Life insurers, or at least certain life insurers, will be receptive to his product, Stensrud believes, because it might help them free up some of the statutory reserves that they’re currently dedicating to underwater GLWBs. If they add IncomePlus+ as a settlement option to those contracts and persuade even a fraction of in-the-money policyholders to use it, they’ll save a lot, he said.
Insurers will also like IncomePlus+ because it’s reinsurable, which can’t be said for GLWBs, according to Stensrud: “The reinsurance aspect is important for most life companies. If they need to offload the business they have the opportunity to do that.

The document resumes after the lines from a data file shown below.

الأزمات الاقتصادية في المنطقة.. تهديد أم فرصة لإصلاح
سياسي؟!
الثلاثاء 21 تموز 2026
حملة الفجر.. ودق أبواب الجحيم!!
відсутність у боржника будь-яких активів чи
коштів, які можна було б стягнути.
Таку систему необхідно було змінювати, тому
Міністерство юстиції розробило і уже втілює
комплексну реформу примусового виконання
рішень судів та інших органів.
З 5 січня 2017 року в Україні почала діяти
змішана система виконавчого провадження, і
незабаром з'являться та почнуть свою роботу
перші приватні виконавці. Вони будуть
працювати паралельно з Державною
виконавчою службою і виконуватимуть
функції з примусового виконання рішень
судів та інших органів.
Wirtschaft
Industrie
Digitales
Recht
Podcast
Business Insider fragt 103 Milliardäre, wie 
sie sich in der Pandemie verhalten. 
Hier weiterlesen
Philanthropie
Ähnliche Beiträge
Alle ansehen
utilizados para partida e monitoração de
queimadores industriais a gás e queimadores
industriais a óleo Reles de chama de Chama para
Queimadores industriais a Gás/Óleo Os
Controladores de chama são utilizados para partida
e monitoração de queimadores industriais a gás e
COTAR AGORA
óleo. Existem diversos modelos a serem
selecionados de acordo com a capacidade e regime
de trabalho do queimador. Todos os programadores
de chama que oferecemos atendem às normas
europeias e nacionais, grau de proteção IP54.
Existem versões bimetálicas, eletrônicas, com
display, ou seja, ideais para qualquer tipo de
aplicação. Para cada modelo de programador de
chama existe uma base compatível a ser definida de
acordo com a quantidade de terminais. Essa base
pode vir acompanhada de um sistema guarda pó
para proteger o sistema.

There isn’t reinsurance available on any GLWB in the country.”
Others wonder if Stensrud’s reading of the marketplace is accurate. “I’m not sure if there are a lot of GLWB issues trying to find a way to get those contracts off their books,” said Jeffrey Dellinger, author of Variable Income Annuities (Wiley Finance, 2006) and a former colleague of Stensrud’s at Lincoln Financial. “It’s too soon to tell if there’s a demand for what Lorry is selling.”
Income annuity purists like Moshe Milevsky, meanwhile, wonder why some people are still determined to add liquidity to income annuities, when doing so only compromises their income-generating power, which arises from mortality pooling.
“The only free lunch in the annuity business is mortality credits,” said the Toronto-based academic and author of The Calculus of Retirement Income (Cambridge University Press, 2006) and other books. “If you are willing to give up dinner when you die, you can get a better lunch. These mortality credits increase with age and can be fused onto either variable investments and/or fixed investments. End of story.”
On the other hand, the primary audience for IncomePlus+ isn’t purists, and it isn’t even investors at this point. The audience is life insurers, asset managers, and financial advisors, and Stensrud thinks that many of them are looking for a product that’s somewhere between the GLWB and the SPIA.
The assumption underlying Stensrud’s strategy is a conviction that the variable annuity with a typical GLWB can’t deliver rising income in retirement under most circumstances. Indeed, even GLWB manufacturers concede that high fees and annual distributions are likely to stop the underlying account balance from reaching new high water marks, which are a prerequisite to higher payouts. But a properly engineered IVA can produce rising income, Stensrud thinks, and do it at lower risk and lower expense than a GLWB while still providing liquidity.
It may not be as simple or as elegant as a barebones IVA, or offer as much upside as one. But, historically, those don’t sell.